The business groups also argue:

“[T]here is no justification for the proposed increases in either Division’s budget. Despite the fact that these Divisions are funded by employer assessments, there is no requirement that either Division report to employers with regard to how the money is being utilized. Aside from general, sporadic reports, there is no established accounting requirement or transparency into how the agency is directing the revenue they receive from employer assessments.”

The subcommittee staff report states that the extra funding from businesses is needed in order to offset the state’s General Fund revenue for these programs that is being redirected elsewhere.

General Fund

The Chamber counters that, in several years with an improving economy, the General Fund may have enough money to support the DIR programs. The Chamber asks that a new sunset date of 2017 be set for the business assessment.

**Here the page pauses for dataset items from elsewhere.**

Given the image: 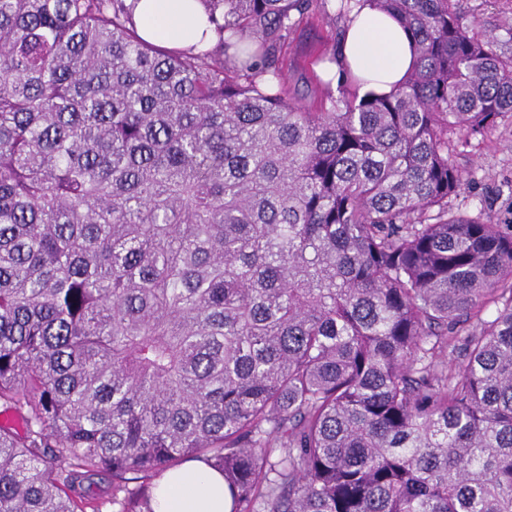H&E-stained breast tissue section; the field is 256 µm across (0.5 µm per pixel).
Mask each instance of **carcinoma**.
<instances>
[{"mask_svg": "<svg viewBox=\"0 0 512 512\" xmlns=\"http://www.w3.org/2000/svg\"><path fill=\"white\" fill-rule=\"evenodd\" d=\"M328 2L202 0L194 53L0 0V512H154L188 458L229 512H512V226L448 206L512 55L370 0L414 69L305 106L279 46Z\"/></svg>", "mask_w": 512, "mask_h": 512, "instance_id": "cac0c4a2", "label": "carcinoma"}]
</instances>
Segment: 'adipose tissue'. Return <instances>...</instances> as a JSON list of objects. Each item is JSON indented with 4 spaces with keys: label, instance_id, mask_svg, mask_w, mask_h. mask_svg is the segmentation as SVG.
<instances>
[{
    "label": "adipose tissue",
    "instance_id": "adipose-tissue-1",
    "mask_svg": "<svg viewBox=\"0 0 512 512\" xmlns=\"http://www.w3.org/2000/svg\"><path fill=\"white\" fill-rule=\"evenodd\" d=\"M139 33L147 41L180 49L207 50L216 43L202 0H139ZM332 82L352 81L359 94H390L408 75L414 41L371 0L355 7ZM223 475L189 460L167 471L154 490L155 512H226Z\"/></svg>",
    "mask_w": 512,
    "mask_h": 512
}]
</instances>
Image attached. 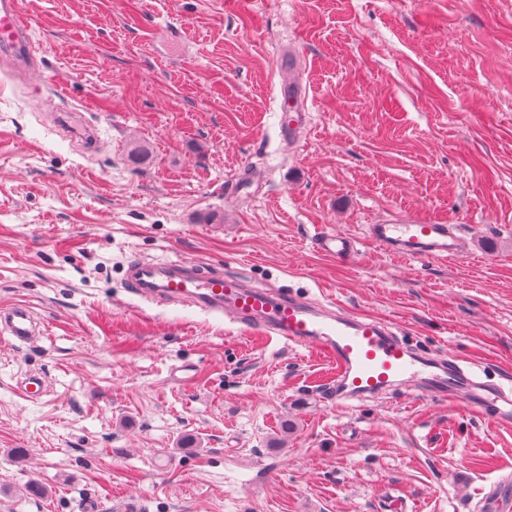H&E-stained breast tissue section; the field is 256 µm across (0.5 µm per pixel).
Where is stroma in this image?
<instances>
[{"label":"stroma","mask_w":512,"mask_h":512,"mask_svg":"<svg viewBox=\"0 0 512 512\" xmlns=\"http://www.w3.org/2000/svg\"><path fill=\"white\" fill-rule=\"evenodd\" d=\"M19 2L35 61L0 70V307L47 333L0 339V512H480L500 479L512 508V417L405 387L336 404L316 349L125 281L190 261L512 391V0ZM413 218L454 225L462 256L367 237ZM316 247L328 254L336 257L346 256L354 252V243L343 237L330 232H320L315 239Z\"/></svg>","instance_id":"stroma-1"}]
</instances>
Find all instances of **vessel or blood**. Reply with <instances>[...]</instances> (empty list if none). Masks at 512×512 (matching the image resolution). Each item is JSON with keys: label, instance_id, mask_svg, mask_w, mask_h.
<instances>
[{"label": "vessel or blood", "instance_id": "b4317fda", "mask_svg": "<svg viewBox=\"0 0 512 512\" xmlns=\"http://www.w3.org/2000/svg\"><path fill=\"white\" fill-rule=\"evenodd\" d=\"M32 52L31 27L21 15L18 0H0V55ZM368 238L403 259L450 260L463 251L460 238L447 224H372ZM315 245L339 257L354 250L352 241L324 231L317 234ZM127 281L130 293L141 299L224 315L243 328L257 331L263 340L318 349L335 367L331 395L338 400L371 397L404 384L431 398L462 396L475 411L512 401V395L501 387L473 379L469 369L459 363L443 364L418 354L388 326L373 319L320 313L300 297H275L236 278L204 279L185 261H132L127 267ZM39 329L26 305L0 310V334L12 344L30 343Z\"/></svg>", "mask_w": 512, "mask_h": 512}]
</instances>
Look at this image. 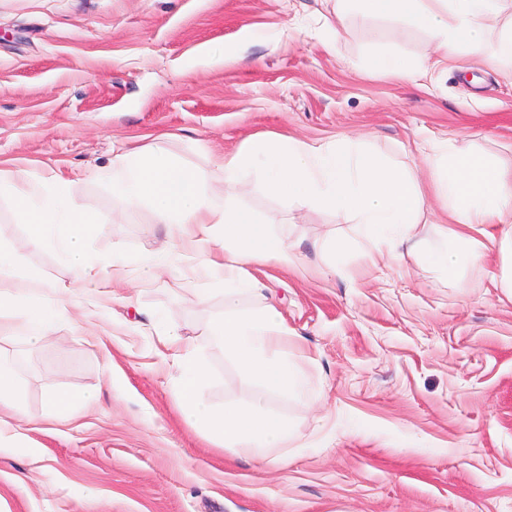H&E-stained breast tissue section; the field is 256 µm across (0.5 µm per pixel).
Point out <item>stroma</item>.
Returning a JSON list of instances; mask_svg holds the SVG:
<instances>
[{
  "instance_id": "35a3bbf8",
  "label": "stroma",
  "mask_w": 512,
  "mask_h": 512,
  "mask_svg": "<svg viewBox=\"0 0 512 512\" xmlns=\"http://www.w3.org/2000/svg\"><path fill=\"white\" fill-rule=\"evenodd\" d=\"M333 0H0V171H60L101 229L94 257L145 258L168 238L149 212L135 220L94 179L118 145L161 149L206 172L249 138L360 140L423 176L419 142L450 141L512 170V79L452 52L414 81L370 76L355 62L399 19ZM241 58L220 60L223 49ZM240 205L275 225L297 256L250 266L299 343L307 397L270 395L291 435L267 460H233L174 403L177 371L150 326L162 316L210 370L202 398L248 402L241 376L208 329L221 291L202 295L189 266L147 287L82 292L71 317L34 347L0 339L24 387L17 448L0 455V512H512V299L485 264L445 284L415 257L370 265L352 247L327 271L330 239L354 224L266 194L255 178ZM0 245L35 296L71 286L55 252L27 243L0 192ZM89 394L66 422L43 414L46 393Z\"/></svg>"
}]
</instances>
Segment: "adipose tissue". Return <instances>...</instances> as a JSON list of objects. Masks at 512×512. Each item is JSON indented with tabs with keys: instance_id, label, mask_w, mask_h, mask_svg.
I'll return each mask as SVG.
<instances>
[{
	"instance_id": "obj_1",
	"label": "adipose tissue",
	"mask_w": 512,
	"mask_h": 512,
	"mask_svg": "<svg viewBox=\"0 0 512 512\" xmlns=\"http://www.w3.org/2000/svg\"><path fill=\"white\" fill-rule=\"evenodd\" d=\"M358 2L366 14L396 15L410 27L433 33L438 44L428 56L432 65L446 60L452 47L492 67L512 62V27L496 38L488 36L499 19L501 0ZM425 161L436 193L448 203L442 238L426 248L412 241L425 212L417 179L355 142L311 144L283 135L252 139L218 159L224 173L220 196L208 194L202 174L169 153L119 149L111 167L95 170V178L111 184L113 197L125 204L128 215L148 210L168 225L172 237L145 264L123 254L105 263L93 259L99 218L74 203L72 181L63 173L23 174L11 191L29 244L60 253L84 290L128 282L134 273L149 285L176 261L195 260L203 285L219 287L224 295V313L212 322L211 333L225 355L265 392L297 396L307 391L308 382L288 353L290 333L278 309L270 303L249 312L240 308L242 296L259 291L248 264L273 260L288 268L295 265L296 255L270 225L236 203L238 184L254 175L270 195L348 217L357 224L373 262L410 254L453 281L467 265L496 259L492 281L512 297V176L483 155L450 151L444 140L430 146ZM15 268L14 251L0 247V336L34 346L66 320L71 291L55 288L47 296L31 295L17 287ZM151 324L180 370L177 408L226 455L262 460L268 449L287 441V421L262 396L221 409L206 404L200 391L208 370L193 347L181 343L161 317H152Z\"/></svg>"
}]
</instances>
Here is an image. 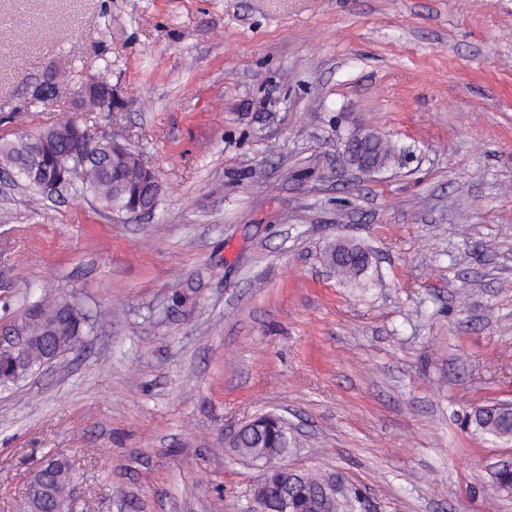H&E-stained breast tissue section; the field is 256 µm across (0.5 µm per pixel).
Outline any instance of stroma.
<instances>
[{"mask_svg": "<svg viewBox=\"0 0 512 512\" xmlns=\"http://www.w3.org/2000/svg\"><path fill=\"white\" fill-rule=\"evenodd\" d=\"M67 121L162 191L138 215L0 182V336L47 281L104 313L0 389V512L50 456L77 512H243L263 468L229 437L269 413L284 464L368 512H512V440L461 427L512 401V0H0V143ZM357 131L403 157L362 174ZM83 136L87 137V128L82 127ZM89 137V136H88ZM85 142H81L79 148L85 155L90 153V149L103 147L105 150L112 151L113 159L120 157L126 164L136 168L142 174V188L128 200L125 210L129 213H147L154 208L150 200H157L161 193V186L157 181L154 172L143 160V158L125 145L115 139L112 134L105 132H94ZM382 140V137L371 132H360L352 135L344 145L348 162L360 172L365 170L371 174L375 173L377 167L370 164V152L367 149V145L373 141ZM329 249H336V252L345 254L347 260L343 259L339 262V267L337 268V272L345 278L357 276L367 267V254L359 247L349 246L347 248L341 244H336L329 246Z\"/></svg>", "mask_w": 512, "mask_h": 512, "instance_id": "35a3bbf8", "label": "stroma"}]
</instances>
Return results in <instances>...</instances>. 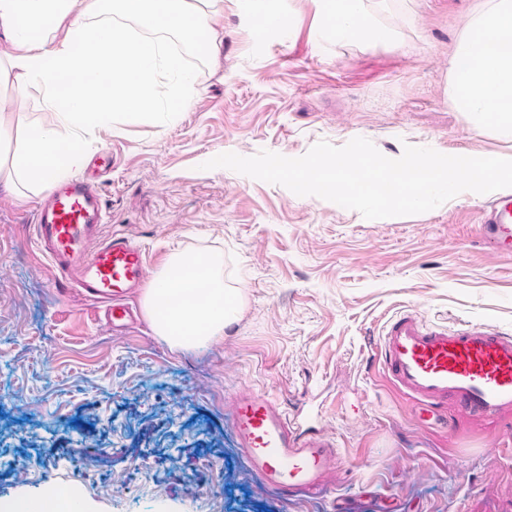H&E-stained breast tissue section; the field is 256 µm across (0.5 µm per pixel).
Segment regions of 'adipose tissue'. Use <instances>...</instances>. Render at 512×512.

“We also believe that the elimination or extension of the sunset date should be approved by two-thirds of the Legislature, as according to the definition in Article IIIA, Section 3 of the California Constitution, this ongoing assessment is a tax on employers as the annual adjustment in either divisions’ budget is not limited to the reasonable and necessary costs of the agency,” the letter states. “Moreover, both divisions provide a general public benefit, not just a benefit to the employers who pay the assessment.”

The Legislative Analyst’s Office is also concerned about the LECF fee, writing in a report, “The Governor is proposing to backfill funding for prevailing wage enforcement, which affects a small subset of the state’s employers, with a general fee on all employers (the LECF fee). In this case, there appears to be an insufficient nexus between fee payer and the activities proposed to be funded by the fee to support the proposed backfill mechanism on policy grounds.”

An Assembly Budget subcommittee, which had scheduled the budget proposal for this week, has instead postponed action, probably until sometime in April, according to a Chamber representative.